--- START ---

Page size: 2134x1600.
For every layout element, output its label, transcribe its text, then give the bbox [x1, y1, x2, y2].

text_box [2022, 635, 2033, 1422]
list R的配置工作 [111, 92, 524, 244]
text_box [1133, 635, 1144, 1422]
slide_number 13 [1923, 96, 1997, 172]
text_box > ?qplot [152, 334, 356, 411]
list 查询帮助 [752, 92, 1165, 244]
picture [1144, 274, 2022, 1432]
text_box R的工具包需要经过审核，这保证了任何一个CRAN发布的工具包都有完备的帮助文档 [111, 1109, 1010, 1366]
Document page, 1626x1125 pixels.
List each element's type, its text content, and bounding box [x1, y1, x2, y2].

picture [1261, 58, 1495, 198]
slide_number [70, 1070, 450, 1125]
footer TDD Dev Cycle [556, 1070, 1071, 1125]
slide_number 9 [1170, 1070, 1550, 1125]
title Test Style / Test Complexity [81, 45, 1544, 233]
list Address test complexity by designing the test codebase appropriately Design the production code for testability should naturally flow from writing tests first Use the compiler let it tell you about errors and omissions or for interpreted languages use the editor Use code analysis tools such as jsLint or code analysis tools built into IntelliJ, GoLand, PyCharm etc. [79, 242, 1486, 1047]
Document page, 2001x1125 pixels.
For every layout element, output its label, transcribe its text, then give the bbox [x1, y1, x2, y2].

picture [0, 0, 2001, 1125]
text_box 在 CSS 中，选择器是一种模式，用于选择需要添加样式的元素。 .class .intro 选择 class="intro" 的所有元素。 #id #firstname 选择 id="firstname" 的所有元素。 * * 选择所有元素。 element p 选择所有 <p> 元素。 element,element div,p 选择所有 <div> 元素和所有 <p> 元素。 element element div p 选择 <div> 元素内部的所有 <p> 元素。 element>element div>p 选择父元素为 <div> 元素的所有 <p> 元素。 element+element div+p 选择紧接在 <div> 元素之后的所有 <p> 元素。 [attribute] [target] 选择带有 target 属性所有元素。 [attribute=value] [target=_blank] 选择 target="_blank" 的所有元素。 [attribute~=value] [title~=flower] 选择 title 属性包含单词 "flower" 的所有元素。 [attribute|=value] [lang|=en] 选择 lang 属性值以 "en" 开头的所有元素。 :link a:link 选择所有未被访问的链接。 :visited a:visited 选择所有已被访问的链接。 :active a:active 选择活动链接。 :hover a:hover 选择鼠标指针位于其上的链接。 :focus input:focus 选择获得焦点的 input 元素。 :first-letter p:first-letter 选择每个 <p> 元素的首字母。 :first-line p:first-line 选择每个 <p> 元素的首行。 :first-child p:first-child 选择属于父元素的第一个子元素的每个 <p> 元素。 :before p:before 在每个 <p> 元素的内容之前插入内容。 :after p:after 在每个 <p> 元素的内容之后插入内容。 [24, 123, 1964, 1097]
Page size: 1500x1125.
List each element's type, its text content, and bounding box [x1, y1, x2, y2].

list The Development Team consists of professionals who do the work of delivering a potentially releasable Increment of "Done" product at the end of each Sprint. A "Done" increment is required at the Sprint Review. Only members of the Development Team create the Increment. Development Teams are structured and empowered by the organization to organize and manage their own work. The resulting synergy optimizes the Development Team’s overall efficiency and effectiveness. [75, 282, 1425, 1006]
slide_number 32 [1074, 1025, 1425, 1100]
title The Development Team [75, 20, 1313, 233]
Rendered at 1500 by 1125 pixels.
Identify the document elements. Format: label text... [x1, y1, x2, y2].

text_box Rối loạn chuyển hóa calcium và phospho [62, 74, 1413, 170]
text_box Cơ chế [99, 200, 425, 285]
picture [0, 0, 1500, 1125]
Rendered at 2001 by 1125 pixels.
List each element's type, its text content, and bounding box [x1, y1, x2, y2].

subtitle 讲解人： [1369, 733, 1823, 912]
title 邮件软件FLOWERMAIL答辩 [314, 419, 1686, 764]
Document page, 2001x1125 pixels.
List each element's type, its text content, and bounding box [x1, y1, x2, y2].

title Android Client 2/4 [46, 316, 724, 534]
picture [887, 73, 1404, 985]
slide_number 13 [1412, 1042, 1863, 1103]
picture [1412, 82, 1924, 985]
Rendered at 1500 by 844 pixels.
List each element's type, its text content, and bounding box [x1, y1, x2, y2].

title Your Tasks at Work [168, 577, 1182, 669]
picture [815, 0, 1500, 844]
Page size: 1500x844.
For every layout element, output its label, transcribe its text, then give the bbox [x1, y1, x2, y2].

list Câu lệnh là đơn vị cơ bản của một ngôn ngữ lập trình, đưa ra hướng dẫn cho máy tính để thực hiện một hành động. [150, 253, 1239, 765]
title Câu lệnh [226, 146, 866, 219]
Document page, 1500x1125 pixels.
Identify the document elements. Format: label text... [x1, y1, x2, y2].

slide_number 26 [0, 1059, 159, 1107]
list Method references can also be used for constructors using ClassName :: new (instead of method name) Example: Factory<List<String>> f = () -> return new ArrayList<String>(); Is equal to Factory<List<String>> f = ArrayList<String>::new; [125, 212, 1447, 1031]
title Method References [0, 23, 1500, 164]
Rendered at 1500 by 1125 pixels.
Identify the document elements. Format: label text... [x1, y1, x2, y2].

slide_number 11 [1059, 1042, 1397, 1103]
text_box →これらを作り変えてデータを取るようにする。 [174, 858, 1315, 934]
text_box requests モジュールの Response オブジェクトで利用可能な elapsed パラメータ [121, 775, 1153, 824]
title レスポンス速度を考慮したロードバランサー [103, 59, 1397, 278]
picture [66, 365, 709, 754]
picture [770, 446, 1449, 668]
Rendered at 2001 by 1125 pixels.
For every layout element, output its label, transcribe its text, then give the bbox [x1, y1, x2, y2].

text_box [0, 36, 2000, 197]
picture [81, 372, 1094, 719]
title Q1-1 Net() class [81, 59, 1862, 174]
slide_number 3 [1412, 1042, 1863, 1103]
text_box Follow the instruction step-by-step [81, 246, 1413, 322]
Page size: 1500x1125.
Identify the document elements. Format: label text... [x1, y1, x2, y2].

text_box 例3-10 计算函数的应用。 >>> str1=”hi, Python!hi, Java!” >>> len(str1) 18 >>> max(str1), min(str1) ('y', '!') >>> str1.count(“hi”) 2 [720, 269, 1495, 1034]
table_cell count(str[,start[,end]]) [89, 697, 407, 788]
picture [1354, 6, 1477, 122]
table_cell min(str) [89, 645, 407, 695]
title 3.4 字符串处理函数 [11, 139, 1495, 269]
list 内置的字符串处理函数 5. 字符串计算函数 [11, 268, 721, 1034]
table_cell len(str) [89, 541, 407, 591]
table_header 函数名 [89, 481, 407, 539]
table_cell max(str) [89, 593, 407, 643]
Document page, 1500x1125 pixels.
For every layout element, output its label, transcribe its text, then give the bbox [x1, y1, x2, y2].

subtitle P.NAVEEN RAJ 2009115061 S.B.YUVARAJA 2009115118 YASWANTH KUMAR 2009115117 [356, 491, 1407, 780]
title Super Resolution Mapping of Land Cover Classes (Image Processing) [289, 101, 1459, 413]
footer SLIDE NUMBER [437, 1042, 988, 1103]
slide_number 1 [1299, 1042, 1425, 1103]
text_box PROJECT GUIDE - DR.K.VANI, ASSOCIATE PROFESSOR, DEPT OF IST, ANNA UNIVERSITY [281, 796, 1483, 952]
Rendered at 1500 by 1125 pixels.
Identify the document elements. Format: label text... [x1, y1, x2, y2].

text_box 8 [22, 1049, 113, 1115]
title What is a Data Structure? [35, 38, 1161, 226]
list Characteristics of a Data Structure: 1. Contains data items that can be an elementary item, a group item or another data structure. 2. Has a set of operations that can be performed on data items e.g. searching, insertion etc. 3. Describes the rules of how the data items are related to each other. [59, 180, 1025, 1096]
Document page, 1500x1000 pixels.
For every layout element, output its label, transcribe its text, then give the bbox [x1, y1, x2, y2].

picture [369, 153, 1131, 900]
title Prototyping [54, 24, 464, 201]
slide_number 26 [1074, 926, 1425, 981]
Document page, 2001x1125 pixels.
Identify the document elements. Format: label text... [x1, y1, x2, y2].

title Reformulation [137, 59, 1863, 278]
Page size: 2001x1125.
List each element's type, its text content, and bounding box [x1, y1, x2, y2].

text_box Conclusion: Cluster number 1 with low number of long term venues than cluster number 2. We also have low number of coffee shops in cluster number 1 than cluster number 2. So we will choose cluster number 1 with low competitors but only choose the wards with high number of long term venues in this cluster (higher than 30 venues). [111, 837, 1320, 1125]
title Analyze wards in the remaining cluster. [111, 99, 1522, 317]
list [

--- END ---

• [GOAL OF THE EXERCISE] Among the entries above, copy exactly only the lines starting with the one containing "Document page, 1500x1000 pixels." and going through the one containing "Page size: 2001x1125.", both ends included.

• [SOLUTION]
Document page, 1500x1000 pixels.
For every layout element, output its label, transcribe its text, then give the bbox [x1, y1, x2, y2].

picture [369, 153, 1131, 900]
title Prototyping [54, 24, 464, 201]
slide_number 26 [1074, 926, 1425, 981]
Document page, 2001x1125 pixels.
Identify the document elements. Format: label text... [x1, y1, x2, y2].

title Reformulation [137, 59, 1863, 278]
Page size: 2001x1125.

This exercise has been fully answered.